Instructions for the task
Could you copy every line from the material below in which "civic" appears?

Exercise data
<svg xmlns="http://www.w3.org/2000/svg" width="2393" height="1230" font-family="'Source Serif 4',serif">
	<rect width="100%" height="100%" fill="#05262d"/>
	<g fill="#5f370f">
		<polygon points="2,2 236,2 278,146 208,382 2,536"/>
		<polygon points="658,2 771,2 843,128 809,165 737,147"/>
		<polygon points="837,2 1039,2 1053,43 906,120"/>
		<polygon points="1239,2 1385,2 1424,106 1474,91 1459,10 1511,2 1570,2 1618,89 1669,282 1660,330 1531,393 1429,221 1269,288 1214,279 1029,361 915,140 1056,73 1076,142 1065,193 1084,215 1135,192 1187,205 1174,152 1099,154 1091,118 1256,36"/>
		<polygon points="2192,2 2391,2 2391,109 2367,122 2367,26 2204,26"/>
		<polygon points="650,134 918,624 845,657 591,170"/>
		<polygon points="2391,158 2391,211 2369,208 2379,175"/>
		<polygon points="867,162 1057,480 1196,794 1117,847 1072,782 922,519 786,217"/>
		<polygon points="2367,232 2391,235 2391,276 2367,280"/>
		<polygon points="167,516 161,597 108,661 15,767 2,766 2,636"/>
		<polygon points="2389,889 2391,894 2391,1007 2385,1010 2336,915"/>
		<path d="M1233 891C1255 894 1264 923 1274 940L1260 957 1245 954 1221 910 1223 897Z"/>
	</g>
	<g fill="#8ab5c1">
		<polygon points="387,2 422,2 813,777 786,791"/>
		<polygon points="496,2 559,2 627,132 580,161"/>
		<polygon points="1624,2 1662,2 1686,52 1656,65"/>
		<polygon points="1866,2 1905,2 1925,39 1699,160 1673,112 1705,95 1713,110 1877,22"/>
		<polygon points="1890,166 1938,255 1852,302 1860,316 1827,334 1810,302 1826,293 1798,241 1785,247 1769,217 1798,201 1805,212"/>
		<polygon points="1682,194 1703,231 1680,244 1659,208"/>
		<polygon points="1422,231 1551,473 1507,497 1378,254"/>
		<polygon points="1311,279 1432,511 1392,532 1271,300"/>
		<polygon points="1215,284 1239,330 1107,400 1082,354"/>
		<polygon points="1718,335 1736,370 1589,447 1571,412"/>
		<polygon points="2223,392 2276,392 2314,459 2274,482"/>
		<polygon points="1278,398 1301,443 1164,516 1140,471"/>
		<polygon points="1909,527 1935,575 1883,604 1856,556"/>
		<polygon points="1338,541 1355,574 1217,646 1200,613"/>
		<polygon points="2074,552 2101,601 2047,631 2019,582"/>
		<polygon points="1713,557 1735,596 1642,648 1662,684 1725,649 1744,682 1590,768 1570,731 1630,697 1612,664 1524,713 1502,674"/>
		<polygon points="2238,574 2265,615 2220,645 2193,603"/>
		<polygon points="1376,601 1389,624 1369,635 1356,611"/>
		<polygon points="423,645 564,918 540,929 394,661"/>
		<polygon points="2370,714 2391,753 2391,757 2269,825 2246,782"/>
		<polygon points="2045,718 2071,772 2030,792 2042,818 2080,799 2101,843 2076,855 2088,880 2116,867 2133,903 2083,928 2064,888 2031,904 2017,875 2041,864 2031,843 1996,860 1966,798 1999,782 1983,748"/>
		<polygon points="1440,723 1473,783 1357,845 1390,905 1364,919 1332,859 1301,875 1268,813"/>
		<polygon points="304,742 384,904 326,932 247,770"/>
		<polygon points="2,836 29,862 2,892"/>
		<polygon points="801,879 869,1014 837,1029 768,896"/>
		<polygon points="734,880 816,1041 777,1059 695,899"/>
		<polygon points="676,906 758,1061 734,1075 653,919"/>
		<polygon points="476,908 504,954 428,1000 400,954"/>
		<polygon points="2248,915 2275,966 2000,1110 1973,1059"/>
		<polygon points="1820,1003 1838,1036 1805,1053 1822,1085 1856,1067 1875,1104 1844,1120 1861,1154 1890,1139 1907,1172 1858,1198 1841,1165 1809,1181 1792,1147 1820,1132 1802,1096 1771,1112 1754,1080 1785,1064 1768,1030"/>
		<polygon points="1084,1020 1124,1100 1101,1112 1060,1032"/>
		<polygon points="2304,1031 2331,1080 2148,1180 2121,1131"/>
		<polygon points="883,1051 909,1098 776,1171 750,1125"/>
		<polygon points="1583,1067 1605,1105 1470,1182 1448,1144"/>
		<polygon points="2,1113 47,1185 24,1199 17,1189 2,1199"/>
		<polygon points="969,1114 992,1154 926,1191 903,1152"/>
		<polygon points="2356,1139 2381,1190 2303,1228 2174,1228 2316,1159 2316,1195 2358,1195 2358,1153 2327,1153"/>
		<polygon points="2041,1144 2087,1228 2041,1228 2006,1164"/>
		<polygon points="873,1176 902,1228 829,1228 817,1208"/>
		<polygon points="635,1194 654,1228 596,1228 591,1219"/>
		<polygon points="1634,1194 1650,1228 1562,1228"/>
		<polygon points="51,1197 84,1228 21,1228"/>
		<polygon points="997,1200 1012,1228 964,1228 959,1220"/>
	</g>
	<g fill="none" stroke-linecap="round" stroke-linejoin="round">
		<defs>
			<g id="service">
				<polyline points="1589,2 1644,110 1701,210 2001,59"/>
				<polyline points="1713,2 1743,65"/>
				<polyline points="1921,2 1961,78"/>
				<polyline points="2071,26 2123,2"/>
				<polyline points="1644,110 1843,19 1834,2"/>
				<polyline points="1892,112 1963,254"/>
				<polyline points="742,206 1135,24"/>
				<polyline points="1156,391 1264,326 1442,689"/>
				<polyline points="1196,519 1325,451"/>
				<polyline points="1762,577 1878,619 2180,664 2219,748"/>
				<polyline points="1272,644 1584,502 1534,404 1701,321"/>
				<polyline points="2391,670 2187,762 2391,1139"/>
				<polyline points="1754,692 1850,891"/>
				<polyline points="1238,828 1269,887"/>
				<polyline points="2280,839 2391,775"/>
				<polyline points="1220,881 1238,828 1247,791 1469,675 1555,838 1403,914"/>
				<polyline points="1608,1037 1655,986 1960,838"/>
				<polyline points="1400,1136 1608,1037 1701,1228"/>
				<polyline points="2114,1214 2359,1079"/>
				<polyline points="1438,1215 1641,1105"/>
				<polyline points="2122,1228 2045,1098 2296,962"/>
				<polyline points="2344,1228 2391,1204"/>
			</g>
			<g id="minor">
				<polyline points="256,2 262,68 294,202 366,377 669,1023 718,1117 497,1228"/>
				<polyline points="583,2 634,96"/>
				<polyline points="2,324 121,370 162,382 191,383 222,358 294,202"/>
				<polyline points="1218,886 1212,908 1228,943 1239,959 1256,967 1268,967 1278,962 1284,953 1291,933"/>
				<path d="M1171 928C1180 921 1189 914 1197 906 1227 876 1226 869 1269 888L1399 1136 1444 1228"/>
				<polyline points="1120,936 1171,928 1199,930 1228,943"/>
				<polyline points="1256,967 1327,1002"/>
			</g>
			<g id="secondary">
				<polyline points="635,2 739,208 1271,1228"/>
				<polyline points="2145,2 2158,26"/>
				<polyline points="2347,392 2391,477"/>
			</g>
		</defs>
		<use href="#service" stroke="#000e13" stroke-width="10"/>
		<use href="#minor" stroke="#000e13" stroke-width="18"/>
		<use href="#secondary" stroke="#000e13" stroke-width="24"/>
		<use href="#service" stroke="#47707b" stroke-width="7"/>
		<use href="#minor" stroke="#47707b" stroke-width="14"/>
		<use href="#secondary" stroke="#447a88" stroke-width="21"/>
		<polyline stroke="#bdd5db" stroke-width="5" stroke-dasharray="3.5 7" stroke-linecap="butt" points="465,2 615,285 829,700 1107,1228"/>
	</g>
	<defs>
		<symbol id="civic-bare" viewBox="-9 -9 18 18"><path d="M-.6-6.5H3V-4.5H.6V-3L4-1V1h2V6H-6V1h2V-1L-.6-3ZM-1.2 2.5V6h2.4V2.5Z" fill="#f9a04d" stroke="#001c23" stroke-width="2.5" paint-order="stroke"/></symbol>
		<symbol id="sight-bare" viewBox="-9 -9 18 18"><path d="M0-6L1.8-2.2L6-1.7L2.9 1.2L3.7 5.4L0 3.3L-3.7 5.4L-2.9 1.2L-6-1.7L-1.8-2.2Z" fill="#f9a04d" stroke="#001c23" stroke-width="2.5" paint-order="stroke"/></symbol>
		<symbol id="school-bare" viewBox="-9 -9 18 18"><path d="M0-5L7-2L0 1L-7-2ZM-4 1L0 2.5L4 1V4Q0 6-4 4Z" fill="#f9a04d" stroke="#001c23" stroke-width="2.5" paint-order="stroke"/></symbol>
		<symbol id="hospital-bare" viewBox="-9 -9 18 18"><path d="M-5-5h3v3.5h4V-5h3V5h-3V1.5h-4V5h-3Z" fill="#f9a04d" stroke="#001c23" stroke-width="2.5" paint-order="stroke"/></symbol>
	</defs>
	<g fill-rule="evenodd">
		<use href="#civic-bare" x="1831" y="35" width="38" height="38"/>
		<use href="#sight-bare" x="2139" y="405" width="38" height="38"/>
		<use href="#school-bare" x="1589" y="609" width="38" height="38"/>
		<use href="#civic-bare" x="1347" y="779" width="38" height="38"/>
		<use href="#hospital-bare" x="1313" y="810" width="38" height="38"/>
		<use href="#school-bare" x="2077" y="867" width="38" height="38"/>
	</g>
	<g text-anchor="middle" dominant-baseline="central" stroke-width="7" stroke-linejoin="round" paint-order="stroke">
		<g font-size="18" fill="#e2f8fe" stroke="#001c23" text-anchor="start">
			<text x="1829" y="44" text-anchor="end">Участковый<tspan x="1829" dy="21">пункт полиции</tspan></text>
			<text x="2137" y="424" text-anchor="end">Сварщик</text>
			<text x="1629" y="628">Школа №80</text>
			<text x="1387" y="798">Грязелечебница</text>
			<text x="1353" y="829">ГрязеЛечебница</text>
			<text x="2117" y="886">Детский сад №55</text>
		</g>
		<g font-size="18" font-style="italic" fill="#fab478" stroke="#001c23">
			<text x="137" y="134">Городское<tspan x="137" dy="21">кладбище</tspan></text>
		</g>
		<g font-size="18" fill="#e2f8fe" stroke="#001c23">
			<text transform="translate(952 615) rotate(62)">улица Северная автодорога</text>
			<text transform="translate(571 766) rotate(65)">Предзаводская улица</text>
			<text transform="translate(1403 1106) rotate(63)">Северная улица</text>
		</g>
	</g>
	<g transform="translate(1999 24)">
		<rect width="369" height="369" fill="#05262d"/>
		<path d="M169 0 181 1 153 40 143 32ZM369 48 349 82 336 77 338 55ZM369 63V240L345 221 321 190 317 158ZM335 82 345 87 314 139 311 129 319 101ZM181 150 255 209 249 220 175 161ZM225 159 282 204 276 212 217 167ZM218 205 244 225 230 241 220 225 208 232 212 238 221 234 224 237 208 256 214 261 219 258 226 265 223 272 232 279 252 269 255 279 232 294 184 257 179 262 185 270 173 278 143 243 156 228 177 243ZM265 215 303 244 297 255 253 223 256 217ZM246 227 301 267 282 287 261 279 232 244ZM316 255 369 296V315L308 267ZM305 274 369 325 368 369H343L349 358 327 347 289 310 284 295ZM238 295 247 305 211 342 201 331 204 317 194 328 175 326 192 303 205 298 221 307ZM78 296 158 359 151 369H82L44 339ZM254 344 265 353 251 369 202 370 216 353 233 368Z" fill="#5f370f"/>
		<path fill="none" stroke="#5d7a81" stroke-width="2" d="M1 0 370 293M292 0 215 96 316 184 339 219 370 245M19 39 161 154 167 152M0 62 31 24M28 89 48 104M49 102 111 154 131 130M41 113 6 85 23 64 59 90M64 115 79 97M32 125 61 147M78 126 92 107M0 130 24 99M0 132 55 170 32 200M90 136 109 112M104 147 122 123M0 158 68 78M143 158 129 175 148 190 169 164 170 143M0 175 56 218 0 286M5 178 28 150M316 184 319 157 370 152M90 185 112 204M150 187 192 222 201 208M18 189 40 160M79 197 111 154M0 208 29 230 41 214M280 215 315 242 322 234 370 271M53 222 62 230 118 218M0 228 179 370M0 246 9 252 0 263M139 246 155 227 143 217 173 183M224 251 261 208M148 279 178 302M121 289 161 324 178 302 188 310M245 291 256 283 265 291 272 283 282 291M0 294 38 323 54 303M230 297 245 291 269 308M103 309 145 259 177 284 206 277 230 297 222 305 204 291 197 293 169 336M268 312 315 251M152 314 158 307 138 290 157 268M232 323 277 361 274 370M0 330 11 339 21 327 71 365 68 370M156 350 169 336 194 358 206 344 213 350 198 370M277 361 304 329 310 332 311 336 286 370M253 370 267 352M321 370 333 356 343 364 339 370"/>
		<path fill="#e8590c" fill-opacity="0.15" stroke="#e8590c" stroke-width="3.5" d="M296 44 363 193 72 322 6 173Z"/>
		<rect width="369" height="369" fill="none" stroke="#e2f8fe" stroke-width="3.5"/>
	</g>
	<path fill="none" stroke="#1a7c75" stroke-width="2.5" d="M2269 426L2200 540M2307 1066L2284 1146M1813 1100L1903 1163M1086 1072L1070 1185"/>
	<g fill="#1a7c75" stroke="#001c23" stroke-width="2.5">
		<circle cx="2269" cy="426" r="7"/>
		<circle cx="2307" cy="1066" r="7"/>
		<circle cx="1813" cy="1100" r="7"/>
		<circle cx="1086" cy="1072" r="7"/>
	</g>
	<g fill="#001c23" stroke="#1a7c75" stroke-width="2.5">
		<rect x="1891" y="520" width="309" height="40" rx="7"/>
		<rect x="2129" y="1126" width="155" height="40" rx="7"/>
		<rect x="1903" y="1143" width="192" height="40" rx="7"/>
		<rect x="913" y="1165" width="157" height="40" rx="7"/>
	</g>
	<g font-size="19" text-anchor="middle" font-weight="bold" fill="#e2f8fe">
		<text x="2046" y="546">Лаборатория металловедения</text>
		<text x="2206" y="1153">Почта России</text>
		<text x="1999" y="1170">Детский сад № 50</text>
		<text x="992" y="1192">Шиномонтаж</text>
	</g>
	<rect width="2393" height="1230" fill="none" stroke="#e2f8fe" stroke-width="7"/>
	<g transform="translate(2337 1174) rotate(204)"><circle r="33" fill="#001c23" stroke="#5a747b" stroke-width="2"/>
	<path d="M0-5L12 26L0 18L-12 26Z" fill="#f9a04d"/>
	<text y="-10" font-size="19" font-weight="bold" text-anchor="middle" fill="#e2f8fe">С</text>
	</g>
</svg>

Written answer
		<symbol id="civic-bare" viewBox="-9 -9 18 18"><path d="M-.6-6.5H3V-4.5H.6V-3L4-1V1h2V6H-6V1h2V-1L-.6-3ZM-1.2 2.5V6h2.4V2.5Z" fill="#f9a04d" stroke="#001c23" stroke-width="2.5" paint-order="stroke"/></symbol>
		<use href="#civic-bare" x="1831" y="35" width="38" height="38"/>
		<use href="#civic-bare" x="1347" y="779" width="38" height="38"/>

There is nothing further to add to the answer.